■ Your goal: Copy out everything in the rows below, from the line containing "part of a white" down to the line containing "[337, 271, 362, 286]", with both of those lines included and nothing else.

■ Excerpted records:
Start of Block

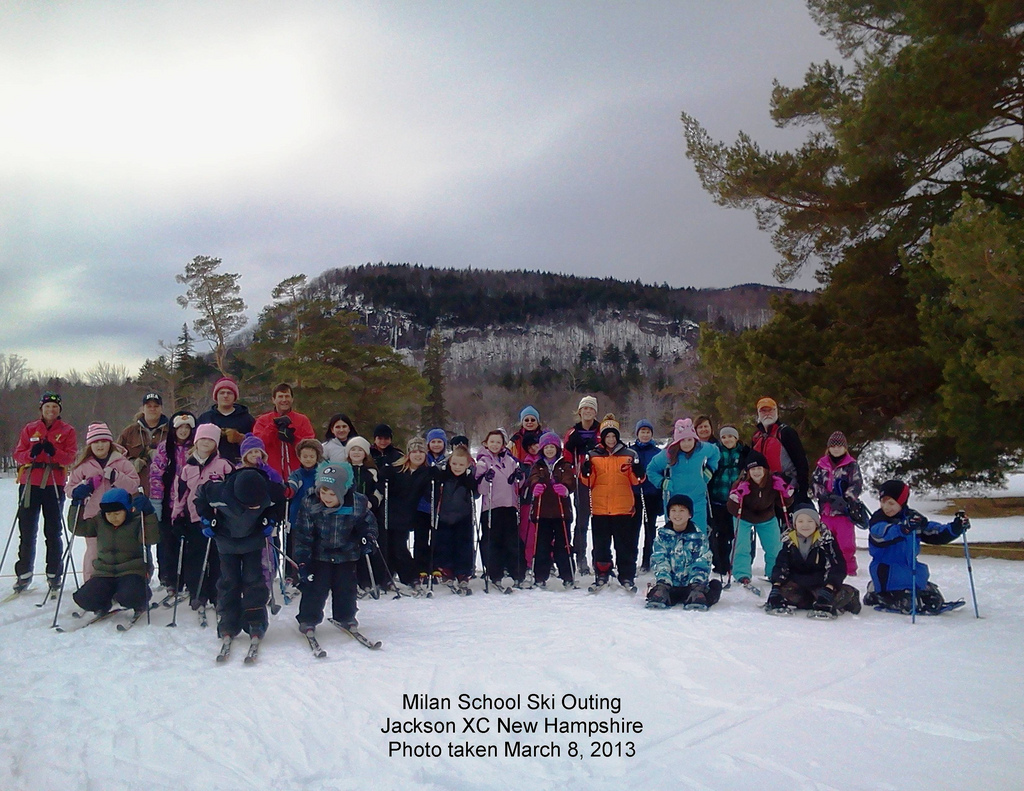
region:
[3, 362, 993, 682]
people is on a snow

End of Block
Start of Block

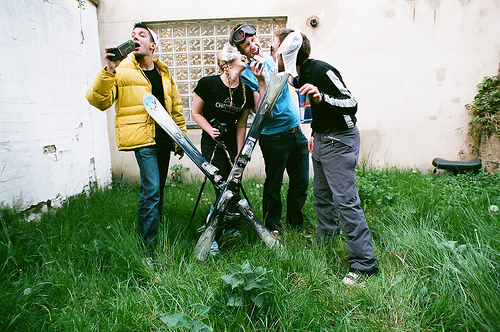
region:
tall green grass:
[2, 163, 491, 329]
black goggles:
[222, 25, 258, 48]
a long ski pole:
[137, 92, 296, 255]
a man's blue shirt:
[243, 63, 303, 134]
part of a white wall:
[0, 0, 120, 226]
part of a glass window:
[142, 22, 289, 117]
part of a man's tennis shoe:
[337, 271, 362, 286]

End of Block

■ Task solution:
part of a white wall:
[0, 0, 120, 226]
part of a glass window:
[142, 22, 289, 117]
part of a man's tennis shoe:
[337, 271, 362, 286]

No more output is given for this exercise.